22 de novembro de 2010

Cyberbullying

OUR VIEW: A new kind

of bullying

Sunday, November 21, 2010 
 
Cyberbullying hits kids hard — so hard that many young people can’t deal with it on their own. That’s why we — the media, parents and schools — all have a responsibility to fight it.

Cyberbullying involves messages or images intended to demean someone that are distributed via social networking, cell phones or any online device, sometimes anonymously.

The National Crime Prevention Council reports that 43 percent of teens have experienced cyberbullying in the past year. In fact, the subject has attracted nationwide attention recently after several boys committed suicide after digital gay bashing, and a Massachusetts girl killed herself after intense harassment by her classmates.

The first line of defense against cyberbullying should be parents — both of the victim and of the bully — but almost 80 percent of teens surveyed say they either do not have parental rules about Internet use or they find ways around those rules.

One reason may be that the situation is as new as the ‘net. Middle and high school probably weren’t easy for parents but they didn’t have to contend with Facebook and they may not understand how widespread and how painful it can be to be the victim of a cyber attack.

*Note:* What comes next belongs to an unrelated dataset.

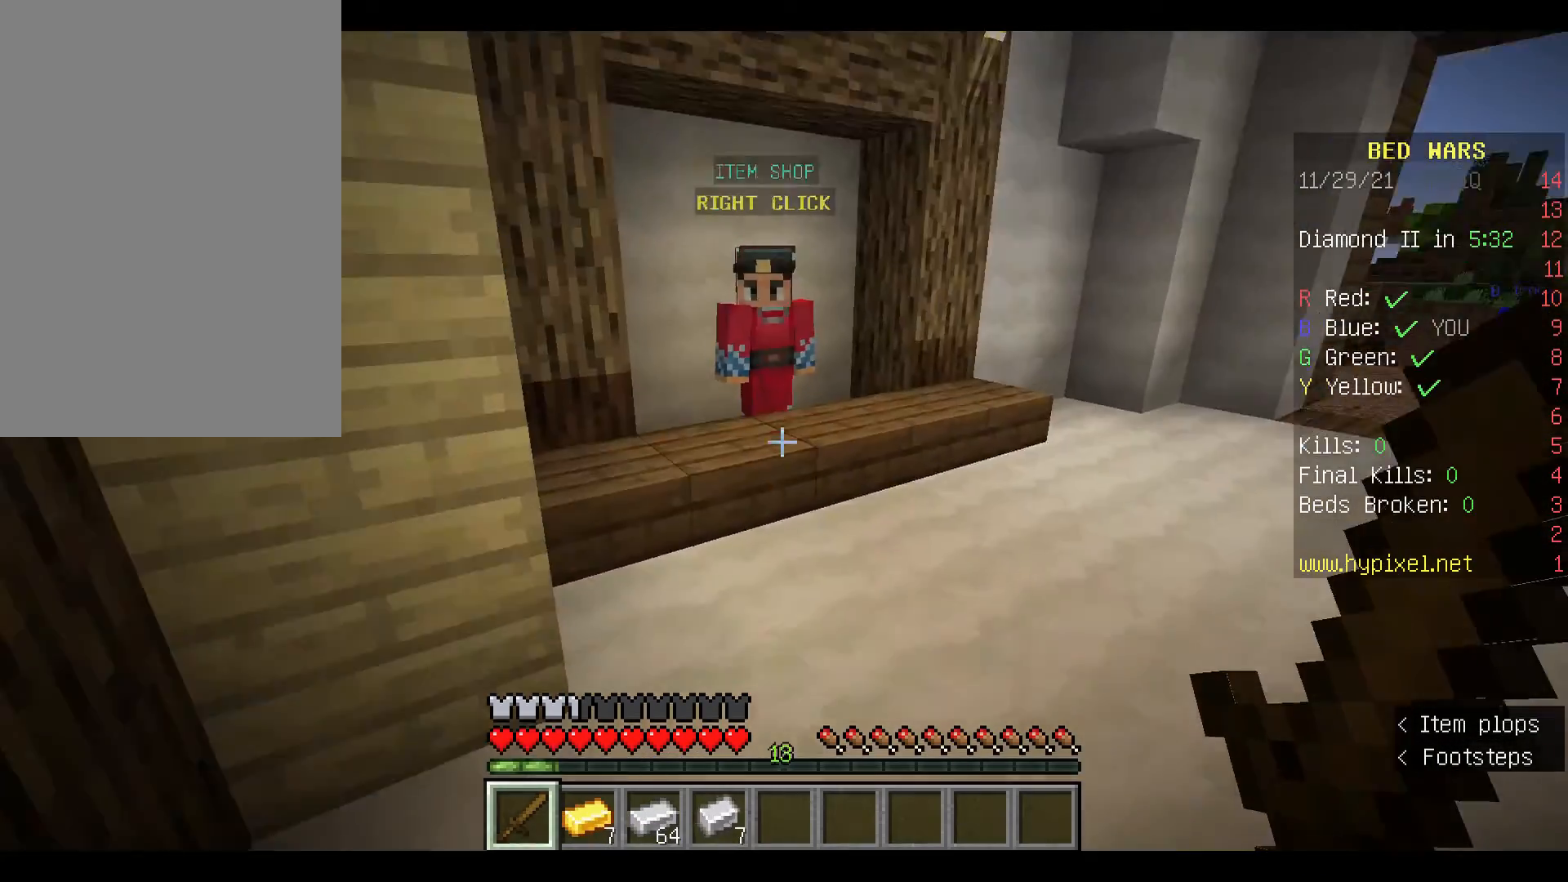
{"keys": [], "mouse": [], "events": [[100, "space", "up"], [333, "w", "up"]]}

“With Facebook, there is no six degrees of separation,” says Peter Wininger, principal of Bristol Eastern High School. “They all have access to what’s being said — be it rumor, threat or otherwise.”

As a result, schools find themselves in the position of having to educate young people. Even the meanest of the mean girls is unlikely to anticipate the possibly deadly consequences of an anonymous taunt — or a barrage of them — when a clique gangs up on its victim.

The Bristol school district recently updated its policy on bullying to make the practice off limits on school computers or from nonschool computers if it “markedly interrupts or severely impedes the day-to-day operations of the school.”

That’s a good first step, as is the media campaign by celebrities ranging from Michelle Obama to Ellen DeGeneres, denouncing cyberbullying. They’re using television to get the message out that these ‘pranks’ can be deadly and, in the process, they are educating parents.

The Internet, like radio and television before it, is a potent medium and its users need to understand both its evils and its potential.

Whether we succeed in getting the message out on cyberbullying may, indeed, be life or death for some youngsters.